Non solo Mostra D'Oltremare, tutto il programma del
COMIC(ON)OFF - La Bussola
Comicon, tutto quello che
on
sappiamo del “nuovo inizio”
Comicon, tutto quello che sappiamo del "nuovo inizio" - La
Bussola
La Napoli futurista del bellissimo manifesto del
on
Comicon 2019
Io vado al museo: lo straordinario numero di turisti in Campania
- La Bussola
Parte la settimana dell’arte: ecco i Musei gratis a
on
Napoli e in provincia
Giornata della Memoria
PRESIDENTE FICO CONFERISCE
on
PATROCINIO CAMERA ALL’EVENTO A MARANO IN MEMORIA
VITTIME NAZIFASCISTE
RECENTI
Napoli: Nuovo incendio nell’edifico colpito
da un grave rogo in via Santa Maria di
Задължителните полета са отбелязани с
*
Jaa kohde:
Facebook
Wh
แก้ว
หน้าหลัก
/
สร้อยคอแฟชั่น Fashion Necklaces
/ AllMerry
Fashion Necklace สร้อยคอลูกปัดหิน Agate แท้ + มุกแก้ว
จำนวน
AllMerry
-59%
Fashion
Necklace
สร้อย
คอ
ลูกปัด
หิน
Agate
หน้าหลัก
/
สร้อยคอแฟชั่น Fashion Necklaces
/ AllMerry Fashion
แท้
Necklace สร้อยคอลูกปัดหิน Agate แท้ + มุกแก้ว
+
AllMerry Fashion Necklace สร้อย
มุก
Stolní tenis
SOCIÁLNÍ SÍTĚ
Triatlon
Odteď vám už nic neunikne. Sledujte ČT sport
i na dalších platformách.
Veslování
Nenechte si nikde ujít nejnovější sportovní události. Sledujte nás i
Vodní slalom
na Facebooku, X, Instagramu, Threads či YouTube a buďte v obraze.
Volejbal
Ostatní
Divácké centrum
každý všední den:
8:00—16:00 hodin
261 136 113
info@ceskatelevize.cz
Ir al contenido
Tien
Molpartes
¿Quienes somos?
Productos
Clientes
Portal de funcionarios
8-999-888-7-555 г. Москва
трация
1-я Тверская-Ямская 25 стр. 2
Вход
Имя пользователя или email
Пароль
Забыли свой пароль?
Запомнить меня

--

Directions
Copy out exactly the line that holds "Divácké centrum" and all remaining lines of the listing, both the first and the last included.

Response to the exercise
Divácké centrum
každý všední den:
8:00—16:00 hodin
261 136 113
info@ceskatelevize.cz
Ir al contenido
Tien
Molpartes
¿Quienes somos?
Productos
Clientes
Portal de funcionarios
8-999-888-7-555 г. Москва
трация
1-я Тверская-Ямская 25 стр. 2
Вход
Имя пользователя или email
Пароль
Забыли свой пароль?
Запомнить меня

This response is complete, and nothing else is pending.